Start of Data excerpts
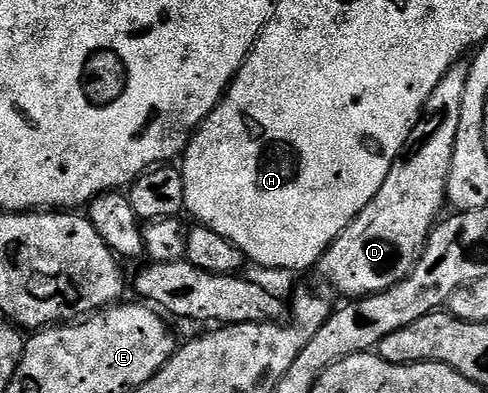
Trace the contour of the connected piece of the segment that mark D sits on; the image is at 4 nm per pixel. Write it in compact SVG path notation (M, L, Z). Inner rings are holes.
M459 60L432 88L432 96L422 109L422 116L412 128L408 136L406 146L398 155L398 159L392 164L388 172L388 180L380 184L380 192L372 196L368 208L340 232L337 240L324 252L324 256L318 262L316 274L319 274L332 289L338 294L347 294L347 299L365 298L368 294L379 294L396 284L400 284L416 268L420 256L426 247L426 241L430 239L440 215L443 213L442 205L447 205L446 189L448 188L448 176L452 168L452 156L456 144L456 132L460 132L460 112L464 108L464 88L468 84L470 75L470 62Z

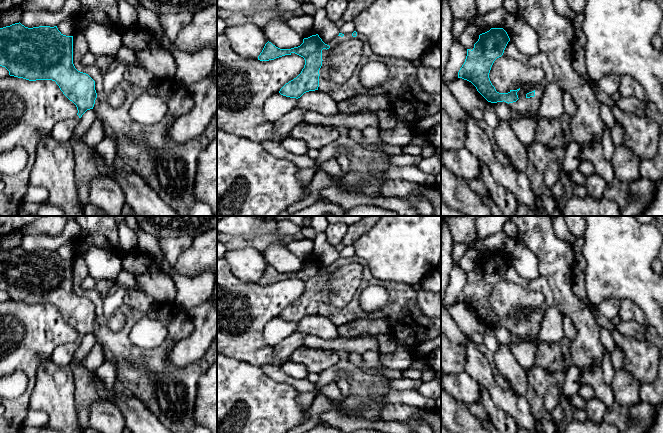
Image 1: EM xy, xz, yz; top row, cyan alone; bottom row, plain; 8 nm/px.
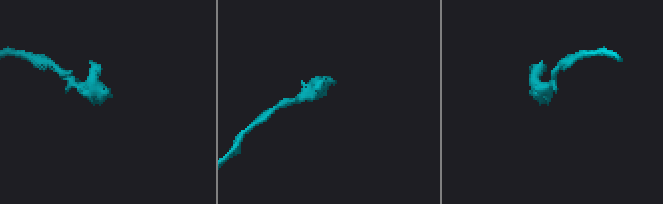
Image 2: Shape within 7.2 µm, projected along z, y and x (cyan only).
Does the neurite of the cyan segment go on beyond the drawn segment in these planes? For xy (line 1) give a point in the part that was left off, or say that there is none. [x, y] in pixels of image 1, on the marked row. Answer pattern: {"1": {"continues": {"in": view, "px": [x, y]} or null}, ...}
{"1": {"continues": null}}

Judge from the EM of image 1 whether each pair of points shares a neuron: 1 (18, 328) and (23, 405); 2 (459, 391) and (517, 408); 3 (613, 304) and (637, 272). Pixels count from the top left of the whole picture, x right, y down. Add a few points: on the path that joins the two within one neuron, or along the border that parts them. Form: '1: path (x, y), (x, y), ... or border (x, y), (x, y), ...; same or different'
1: path (22, 347), (29, 362), (30, 386); same
2: border (465, 370), (479, 385); different
3: border (620, 299), (607, 297), (597, 306); different

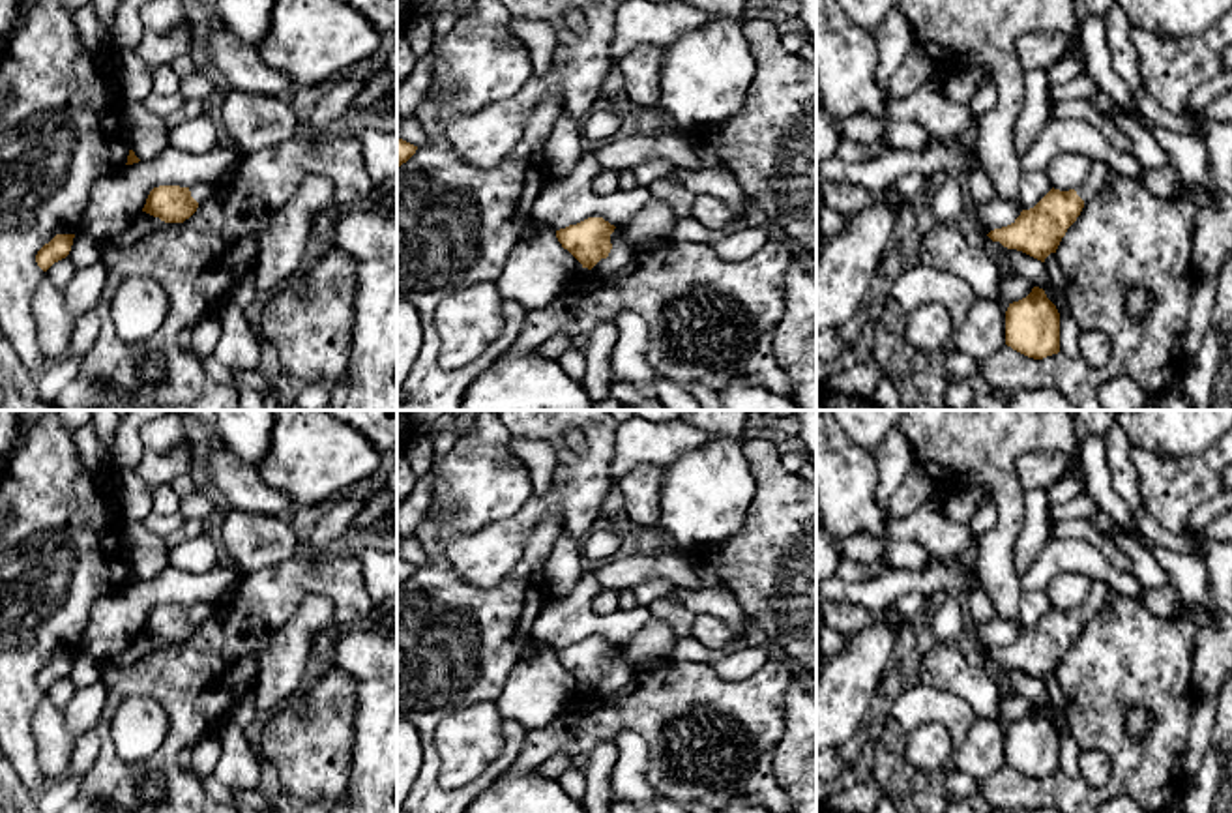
End of Data excerpts
▶ **Exercise brief**:
Write the lines out word for word, starting at the one with "Does the neurite" and stopping after the last line of the material above, with pictures excluded.

▶ **Exercise answer**:
Does the neurite of the cyan segment go on beyond the drawn segment in these planes? For xy (line 1) give a point in the part that was left off, or say that there is none. [x, y] in pixels of image 1, on the marked row. Answer pattern: {"1": {"continues": {"in": view, "px": [x, y]} or null}, ...}
{"1": {"continues": null}}

Judge from the EM of image 1 whether each pair of points shares a neuron: 1 (18, 328) and (23, 405); 2 (459, 391) and (517, 408); 3 (613, 304) and (637, 272). Pixels count from the top left of the whole picture, x right, y down. Add a few points: on the path that joins the two within one neuron, or along the border that parts them. Form: '1: path (x, y), (x, y), ... or border (x, y), (x, y), ...; same or different'
1: path (22, 347), (29, 362), (30, 386); same
2: border (465, 370), (479, 385); different
3: border (620, 299), (607, 297), (597, 306); different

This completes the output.